◆ **Work instructions**
**1)** Return the part of the text on Nigerian oil production between "Older marginal field" and "Resources, told OBG.", inclusive, with no changes.
**2)** From the text on Nigerian oil production, list every marginal field operator named as having received a licence renewal in 2013.
-- Selected excerpt follows --
Older marginal field operators have also drawn foreign participation. Seven Energy, Frontier Oil’s technical and financial partner on the Uquo field, raised $150m in equity from Singapore’s sovereign wealth fund Temasek in April 2014 and another $105m from the International Finance Corporation. “Nigerian E&P companies are increasingly restructuring their governance to meet global standards as they seek to access offshore investment,” Ladi Bada, managing director and CEO of Shoreline Natural Resources, told OBG.

Local Production

Total local production is forecast to reach 300,000 bpd by 2015, according to the Federal Ministry of Petroleum Resources (FMPR). Some 50,000 bpd will come from marginal field operators like Brittania-U, Energia, Frontier Oil, Movido E&P, Waltersmith Petroman and Excel E&P, which all received licence renewals in 2013. Yet the bulk of new production is expected to come from divested blocks. “Typically divested oilfields that have been acquired by independents tend to invest more to boost production,” Toba Akinmoladun, executive director of the Oil Producers’ Trade Section of the Lagos Chamber of Commerce and Industry, told OBG.

Seplat has seen the sharpest output increases thus far, doubling production to 60,000 bpd on its three blocks by the end of 2013. Shoreline, whose production rose to 40,000 bpd by the end of 2013, aims to reach at least 65,000 bpd by the end of 2014. The NPDC’s increase from 60,000 bpd to 140,000 bpd during the divestment process was achieved by exercising operatorship rights on all divested blocks other than Seplat’s, rather than by boosting production.

More Momentum

In one of the largest deals in sub-Saharan Africa in 2014, ConocoPhillips in July finalised a $1.65bn sale of four blocks, OMLs 60-63, to local integrated oil and gas firm Oando. A deal of similar size was completed in March 2015, when Shell divested its stake in OML 29, the Nembe Creek Trunk Line and other interests in the eastern Niger Delta to Aiteo Eastern E&P Company for $1.7bn. Total, with only one gas-rich onshore block, and ExxonMobil, with no community relations issues in its operations, are unlikely to follow suit, but SPDC is offering OMLs 18, 24, 25 and 29 for sale, as well as the key onshore Nembe Creek Trunk crude pipeline to Bonny as part of OML 29. While initial appraisals put the total value of the four blocks – which together produced 70,000 bpd in 2013, or 10% of SPDC’s output, according to Wood Mackenzie – at roughly $3bn, eager bidding by local independents has pushed the price up.
-- Selected excerpt concluded --
-- Supplied records follows --
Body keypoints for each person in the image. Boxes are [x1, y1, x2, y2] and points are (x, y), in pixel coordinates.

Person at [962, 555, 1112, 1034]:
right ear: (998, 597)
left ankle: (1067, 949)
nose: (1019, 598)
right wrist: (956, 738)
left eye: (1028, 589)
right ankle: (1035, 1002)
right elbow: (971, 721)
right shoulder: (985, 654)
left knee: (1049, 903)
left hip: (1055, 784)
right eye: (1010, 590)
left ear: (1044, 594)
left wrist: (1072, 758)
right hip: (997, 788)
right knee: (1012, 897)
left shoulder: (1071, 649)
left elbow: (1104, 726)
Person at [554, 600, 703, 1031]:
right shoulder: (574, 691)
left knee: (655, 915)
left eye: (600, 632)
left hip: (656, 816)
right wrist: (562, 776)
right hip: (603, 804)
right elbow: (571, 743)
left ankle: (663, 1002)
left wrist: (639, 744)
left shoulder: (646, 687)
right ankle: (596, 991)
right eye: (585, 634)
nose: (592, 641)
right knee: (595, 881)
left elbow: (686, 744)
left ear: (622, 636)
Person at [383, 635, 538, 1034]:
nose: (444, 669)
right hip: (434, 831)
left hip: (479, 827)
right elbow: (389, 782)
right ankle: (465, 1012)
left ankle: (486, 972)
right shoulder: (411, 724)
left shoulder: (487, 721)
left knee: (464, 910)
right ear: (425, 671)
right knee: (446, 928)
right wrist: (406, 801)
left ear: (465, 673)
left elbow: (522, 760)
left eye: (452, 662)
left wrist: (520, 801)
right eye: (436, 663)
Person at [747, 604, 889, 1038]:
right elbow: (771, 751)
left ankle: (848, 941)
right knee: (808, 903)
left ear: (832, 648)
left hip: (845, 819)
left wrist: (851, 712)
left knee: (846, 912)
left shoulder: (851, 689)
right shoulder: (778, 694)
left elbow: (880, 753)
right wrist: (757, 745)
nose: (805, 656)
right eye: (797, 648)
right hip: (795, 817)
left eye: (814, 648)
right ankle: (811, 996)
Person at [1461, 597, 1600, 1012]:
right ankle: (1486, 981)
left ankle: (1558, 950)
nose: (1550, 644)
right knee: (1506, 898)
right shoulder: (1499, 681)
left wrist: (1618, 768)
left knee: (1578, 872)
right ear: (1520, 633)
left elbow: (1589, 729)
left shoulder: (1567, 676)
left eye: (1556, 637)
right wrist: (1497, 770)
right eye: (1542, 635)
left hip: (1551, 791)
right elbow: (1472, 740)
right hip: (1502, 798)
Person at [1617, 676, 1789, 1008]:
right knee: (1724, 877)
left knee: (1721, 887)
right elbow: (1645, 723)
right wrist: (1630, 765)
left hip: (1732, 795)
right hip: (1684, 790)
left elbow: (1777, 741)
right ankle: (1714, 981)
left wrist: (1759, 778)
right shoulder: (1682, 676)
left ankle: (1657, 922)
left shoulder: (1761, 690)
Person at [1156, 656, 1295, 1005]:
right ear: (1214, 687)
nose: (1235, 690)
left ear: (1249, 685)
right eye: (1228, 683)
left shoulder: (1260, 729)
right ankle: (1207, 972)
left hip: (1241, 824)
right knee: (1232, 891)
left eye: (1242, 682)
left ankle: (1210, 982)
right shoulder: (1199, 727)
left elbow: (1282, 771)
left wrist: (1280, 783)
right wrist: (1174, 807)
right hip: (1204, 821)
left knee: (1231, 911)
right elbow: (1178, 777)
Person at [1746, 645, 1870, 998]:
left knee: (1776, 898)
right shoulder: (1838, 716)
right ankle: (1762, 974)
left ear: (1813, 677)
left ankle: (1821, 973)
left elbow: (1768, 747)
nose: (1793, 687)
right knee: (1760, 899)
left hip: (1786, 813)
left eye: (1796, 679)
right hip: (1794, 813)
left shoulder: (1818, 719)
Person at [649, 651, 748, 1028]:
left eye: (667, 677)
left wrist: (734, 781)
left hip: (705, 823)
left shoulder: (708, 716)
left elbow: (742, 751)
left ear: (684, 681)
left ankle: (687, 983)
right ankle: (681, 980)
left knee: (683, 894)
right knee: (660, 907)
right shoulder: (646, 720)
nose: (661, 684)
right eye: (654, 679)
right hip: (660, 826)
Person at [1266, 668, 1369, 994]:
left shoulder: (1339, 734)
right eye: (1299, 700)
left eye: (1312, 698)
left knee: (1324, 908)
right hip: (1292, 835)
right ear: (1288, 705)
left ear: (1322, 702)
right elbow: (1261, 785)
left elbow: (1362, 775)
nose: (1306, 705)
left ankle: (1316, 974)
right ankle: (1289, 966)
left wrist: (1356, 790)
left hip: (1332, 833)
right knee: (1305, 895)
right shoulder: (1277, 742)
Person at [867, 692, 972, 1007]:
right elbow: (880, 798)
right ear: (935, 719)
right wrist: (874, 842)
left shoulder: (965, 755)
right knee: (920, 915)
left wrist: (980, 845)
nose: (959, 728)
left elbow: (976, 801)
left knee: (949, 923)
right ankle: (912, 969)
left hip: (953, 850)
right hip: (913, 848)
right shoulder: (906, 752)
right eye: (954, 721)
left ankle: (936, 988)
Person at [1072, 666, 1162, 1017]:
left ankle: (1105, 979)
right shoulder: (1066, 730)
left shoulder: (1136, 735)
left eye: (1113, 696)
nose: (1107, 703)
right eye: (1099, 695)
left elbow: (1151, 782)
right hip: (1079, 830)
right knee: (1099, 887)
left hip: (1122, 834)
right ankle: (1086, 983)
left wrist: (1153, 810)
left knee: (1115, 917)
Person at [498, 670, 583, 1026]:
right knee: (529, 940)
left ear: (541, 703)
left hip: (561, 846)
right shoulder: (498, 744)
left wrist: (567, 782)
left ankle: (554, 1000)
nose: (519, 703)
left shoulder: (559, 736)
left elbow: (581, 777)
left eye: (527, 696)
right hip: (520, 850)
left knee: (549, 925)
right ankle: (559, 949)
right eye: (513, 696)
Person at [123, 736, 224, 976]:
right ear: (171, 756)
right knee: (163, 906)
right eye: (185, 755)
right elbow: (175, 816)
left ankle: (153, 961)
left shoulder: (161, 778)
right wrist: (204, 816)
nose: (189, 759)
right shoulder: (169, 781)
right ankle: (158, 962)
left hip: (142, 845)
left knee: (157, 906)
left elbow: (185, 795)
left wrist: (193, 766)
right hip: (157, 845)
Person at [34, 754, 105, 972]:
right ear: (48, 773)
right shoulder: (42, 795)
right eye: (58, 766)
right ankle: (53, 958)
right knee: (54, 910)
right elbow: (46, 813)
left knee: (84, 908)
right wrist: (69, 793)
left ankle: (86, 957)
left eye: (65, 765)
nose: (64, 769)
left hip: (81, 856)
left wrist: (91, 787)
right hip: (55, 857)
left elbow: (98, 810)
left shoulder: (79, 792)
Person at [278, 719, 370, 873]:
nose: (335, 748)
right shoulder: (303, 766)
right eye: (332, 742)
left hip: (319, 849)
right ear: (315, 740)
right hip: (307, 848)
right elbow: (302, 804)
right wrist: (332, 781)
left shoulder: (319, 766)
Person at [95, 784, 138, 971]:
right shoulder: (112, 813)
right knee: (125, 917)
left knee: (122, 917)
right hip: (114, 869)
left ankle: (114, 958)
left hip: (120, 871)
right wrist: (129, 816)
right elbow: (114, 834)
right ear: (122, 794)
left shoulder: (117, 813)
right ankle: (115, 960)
-- Supplied records concluded --
◆ **Answers by task**
**1)**
Older marginal field operators have also drawn foreign participation. Seven Energy, Frontier Oil’s technical and financial partner on the Uquo field, raised $150m in equity from Singapore’s sovereign wealth fund Temasek in April 2014 and another $105m from the International Finance Corporation. “Nigerian E&P companies are increasingly restructuring their governance to meet global standards as they seek to access offshore investment,” Ladi Bada, managing director and CEO of Shoreline Natural Resources, told OBG.

**2)**
- Brittania-U
- Energia
- Frontier Oil
- Movido E&P
- Waltersmith Petroman
- Excel E&P